REPUBLIKA.CO.ID, JAKARTA -- Kader Partai Golkar, sekaligus Ketua DPD I Partai Golkar Nusa Tenggara Timur (NTT) Melki Laka Lena meminta agar kasus korup KTP Elektronik (KTP-el) yang melilit Setya Novanto dipisahkan dari partai. Melki berdalih kasus korupsi tersebut merupakan masalah pribadi Novanto bukan Golkar sebagai organisasi. Namun dia tidak memungkiri Golkar ikut terkena dampak dari kasus tersebut.

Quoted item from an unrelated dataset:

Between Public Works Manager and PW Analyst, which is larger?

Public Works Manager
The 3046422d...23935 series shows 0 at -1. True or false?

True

"Dia (Novanto) sedari awal mengatakan ini kasus pribadi tidak ada kaitannya dengan partai. Maka kami mendorong untuk menyelesaikan kasus hukumnya," kata Melki saat menjadi pembicara dalam diskusi di Warung Daun, Cikini, Jakarta Pusat, Sabtu (18/11).

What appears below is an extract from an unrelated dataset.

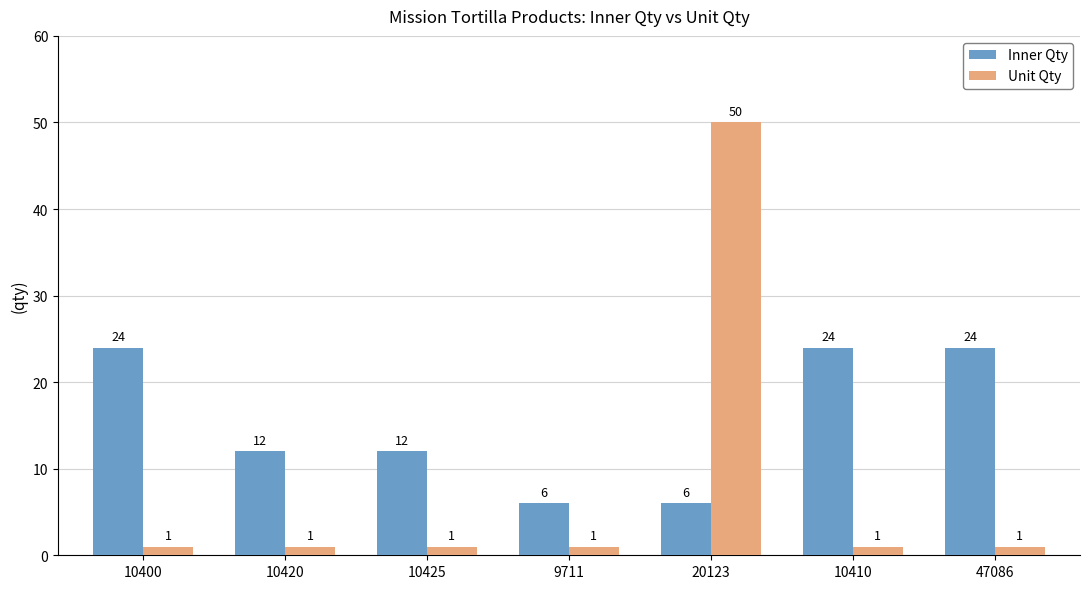

What is the highest value of the Inner Qty series?

24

Selain itu, Melki juga menyampaikan bahwa Novanto adalah pribadi yang taat hukum. Itu dibuktikan ketika pertama kali terlibat kasus korupsi proyek KTP Elektronik, dia sangat kooperatif dengan Komisi Pemberantasan Korupsi (KPK). Namun saat Panitia Khusus (Pansus) Hak Angket KPK di DPR RI muncul memengaruhi posisi Novanto sebagai ketua DPR RI.
Apalagi, ada pimpinan DPR RI lainnya yang kerap mengkritik keras kepada lembaga antirasuah tersebut. Sehingga hal ini memengaruhi sikap Novanto terhadap KPK. Disamping itu, Melki mengatakan, Novanto merasa bahwa hak-haknya sebagai ketua dan juga anggota DPR RI tidak difasilitasi dengan baik.

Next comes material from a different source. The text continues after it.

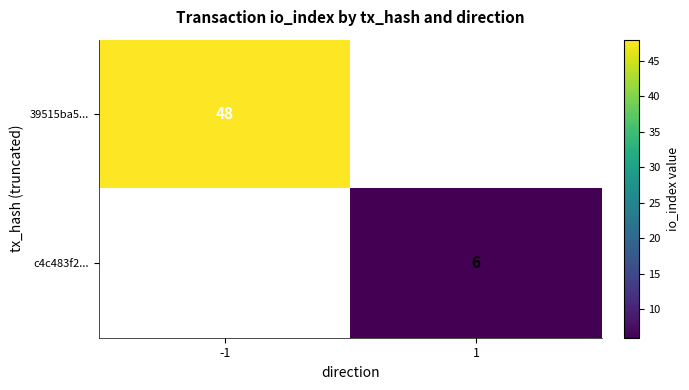

What is the total value across all series at -1?

48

Selain itu, menurut Melki dalam kasus mega korupsi proyek KTP-el, sepertinya Novanto dijadikan sebagai target operasi kasus besar tersebut. Tidak hanya itu, kata Melki, suara Golkar pada Pilpres 2019 juga dibidik. "Kami sadar betul bahwa tiket Partai Golkar untuk pilpres yang diperebutkan. Tapi di internal, kami tetap solid meski kami harus mengakui ada wacana yang muncul soal Munaslub," tuturnya.